_PAGE EXCERPT_.
Reckon you need some ape-hangers so your body is more rearward, thus placing weight over the rear wheel. I'll be here all night if you need more advice.
Reckon you need some ape-hangers so your body is more rearward, thus placing weight over the rear wheel. I'll be here all night if you need more advice.
Caveat: little practical experience of my own.
Google 'tyre grip vs temperature' and quite a few interesting discussions pop up, most of them from the car world. General consensus from what I can find is that there's a temperature optimum for max. grip. Go under and your tyres are slippy; go over and it's the same story.
One of the more interesting points was that it's not just temperature. Inflation, grip pattern, carcass flex etc etc all seem to influence each other.
Sorry that I can't be more help than this... would it be worth running some tests?
Youre going into the corner too slow.
Faster entry means less throttle to exit. Problem solved.
Classic example was a local guy here I know low sided hsi SV650 a couple of times and was getting odd wheel spin. We talked it through and I asked about where the bike / shock (an Ohlins) etc had come from. The old owner weighed 120kg plus gear. New Owner, may be 70kg......new spring and I think valving to suit and the problem went away.
Ken McIntosh and I were talking earlier this year as I was in his work shop and he and Pete were telling me a couple of things which get over looked. How much chain slack is the when the countershaft, rear axle and swng arm pivot line up? What happens when there's not enough? Does it stop the rear suspension from compressing beyond that binding point? What effect does that have on other things like traction, swing arm alignment, counter shaft bearings!
From what I can tell, some bikes don't have enough slack as a stock figure....oops!
Look beyond just is "okay or good or bad. Look at what is actually happening with it.
Eg chain: It's not just are the links okay. Look to see whether it has enough slack to allow the countershaft, swing arm pivot and rear axle to line up. Take your shock out. Rotate the swing arm so they line up. Does it move freely through this point? Is the chain worn, stretched clean and lubed and free?
Have you done you static sag figures? if not, or you don't know what this is. Go to Jail and do not collect $200! Go find out what it is. That could easily be 100% of your problem.
Bumps: Who cares whether there is or not. The rear suspension needs to compress and move as part of the dynamic that creates traction, irrespective.

Saved data entries:
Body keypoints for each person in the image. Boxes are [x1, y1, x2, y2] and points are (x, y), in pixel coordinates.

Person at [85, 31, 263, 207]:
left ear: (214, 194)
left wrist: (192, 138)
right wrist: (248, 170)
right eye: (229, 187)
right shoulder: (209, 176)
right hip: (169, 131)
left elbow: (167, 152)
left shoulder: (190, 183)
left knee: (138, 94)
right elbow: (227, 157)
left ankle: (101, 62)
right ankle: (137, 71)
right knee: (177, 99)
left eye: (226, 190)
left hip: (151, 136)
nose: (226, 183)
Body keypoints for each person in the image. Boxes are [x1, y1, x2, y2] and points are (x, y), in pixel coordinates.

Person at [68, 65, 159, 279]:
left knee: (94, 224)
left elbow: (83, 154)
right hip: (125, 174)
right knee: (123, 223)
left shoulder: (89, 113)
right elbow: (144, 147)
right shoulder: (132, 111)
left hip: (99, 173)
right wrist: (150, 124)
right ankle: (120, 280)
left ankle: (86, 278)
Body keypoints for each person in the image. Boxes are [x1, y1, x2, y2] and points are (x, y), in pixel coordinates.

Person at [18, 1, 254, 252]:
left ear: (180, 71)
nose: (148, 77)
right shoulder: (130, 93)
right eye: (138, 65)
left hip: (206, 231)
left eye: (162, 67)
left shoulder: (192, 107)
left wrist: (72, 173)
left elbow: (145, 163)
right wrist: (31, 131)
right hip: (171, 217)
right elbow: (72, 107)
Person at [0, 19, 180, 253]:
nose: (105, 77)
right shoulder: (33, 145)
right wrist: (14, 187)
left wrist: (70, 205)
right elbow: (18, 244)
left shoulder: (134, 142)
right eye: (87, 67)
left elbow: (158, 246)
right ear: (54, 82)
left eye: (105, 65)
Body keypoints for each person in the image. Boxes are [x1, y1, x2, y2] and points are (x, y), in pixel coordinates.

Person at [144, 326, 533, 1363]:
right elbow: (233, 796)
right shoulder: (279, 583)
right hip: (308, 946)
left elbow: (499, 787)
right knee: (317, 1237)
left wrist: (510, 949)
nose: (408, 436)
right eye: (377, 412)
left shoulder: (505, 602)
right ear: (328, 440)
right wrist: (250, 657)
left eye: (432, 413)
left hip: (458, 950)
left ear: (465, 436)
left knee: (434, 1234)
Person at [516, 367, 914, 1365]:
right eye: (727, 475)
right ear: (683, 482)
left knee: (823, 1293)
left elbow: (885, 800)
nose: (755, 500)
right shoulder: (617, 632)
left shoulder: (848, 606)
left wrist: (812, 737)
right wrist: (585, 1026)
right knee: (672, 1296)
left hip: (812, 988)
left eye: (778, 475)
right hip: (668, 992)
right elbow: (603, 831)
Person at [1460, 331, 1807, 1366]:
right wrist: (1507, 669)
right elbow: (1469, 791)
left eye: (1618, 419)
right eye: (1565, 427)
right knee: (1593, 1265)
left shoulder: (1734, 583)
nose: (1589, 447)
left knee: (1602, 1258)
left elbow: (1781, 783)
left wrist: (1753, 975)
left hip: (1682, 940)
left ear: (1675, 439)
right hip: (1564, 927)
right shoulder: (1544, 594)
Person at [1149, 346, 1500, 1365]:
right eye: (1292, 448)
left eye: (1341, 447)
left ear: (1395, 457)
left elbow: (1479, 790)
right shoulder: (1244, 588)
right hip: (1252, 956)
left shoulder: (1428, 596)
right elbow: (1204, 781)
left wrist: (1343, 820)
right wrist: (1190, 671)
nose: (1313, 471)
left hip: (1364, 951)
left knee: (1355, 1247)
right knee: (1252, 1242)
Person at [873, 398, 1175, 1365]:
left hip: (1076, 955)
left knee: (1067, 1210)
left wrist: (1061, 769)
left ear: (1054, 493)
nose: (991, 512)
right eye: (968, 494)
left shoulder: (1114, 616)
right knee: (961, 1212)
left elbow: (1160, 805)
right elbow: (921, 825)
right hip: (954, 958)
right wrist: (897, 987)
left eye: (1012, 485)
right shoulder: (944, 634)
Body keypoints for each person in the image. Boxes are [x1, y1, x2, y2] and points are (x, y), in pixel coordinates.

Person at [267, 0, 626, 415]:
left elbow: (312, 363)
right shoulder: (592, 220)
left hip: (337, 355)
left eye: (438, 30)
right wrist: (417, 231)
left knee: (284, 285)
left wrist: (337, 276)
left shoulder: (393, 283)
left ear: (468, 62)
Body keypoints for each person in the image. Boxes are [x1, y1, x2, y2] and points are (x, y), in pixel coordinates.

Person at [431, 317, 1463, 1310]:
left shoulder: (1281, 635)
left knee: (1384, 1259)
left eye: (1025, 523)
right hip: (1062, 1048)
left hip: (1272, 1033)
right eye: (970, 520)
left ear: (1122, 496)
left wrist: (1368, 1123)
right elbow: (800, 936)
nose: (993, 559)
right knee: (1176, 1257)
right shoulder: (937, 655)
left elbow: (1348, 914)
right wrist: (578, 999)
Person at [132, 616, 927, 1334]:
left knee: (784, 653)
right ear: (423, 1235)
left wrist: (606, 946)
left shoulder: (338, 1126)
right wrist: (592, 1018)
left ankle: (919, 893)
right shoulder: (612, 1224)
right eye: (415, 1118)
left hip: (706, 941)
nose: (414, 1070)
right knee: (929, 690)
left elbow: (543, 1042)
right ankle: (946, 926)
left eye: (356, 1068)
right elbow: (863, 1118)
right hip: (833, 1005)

_TASK PROMPT_.
Reproduce the motorcycle traction discussion from "Caveat: little practical" to "exit. Problem solved.".

_ANSWER SECTION_.
Caveat: little practical experience of my own.
Google 'tyre grip vs temperature' and quite a few interesting discussions pop up, most of them from the car world. General consensus from what I can find is that there's a temperature optimum for max. grip. Go under and your tyres are slippy; go over and it's the same story.
One of the more interesting points was that it's not just temperature. Inflation, grip pattern, carcass flex etc etc all seem to influence each other.
Sorry that I can't be more help than this... would it be worth running some tests?
Youre going into the corner too slow.
Faster entry means less throttle to exit. Problem solved.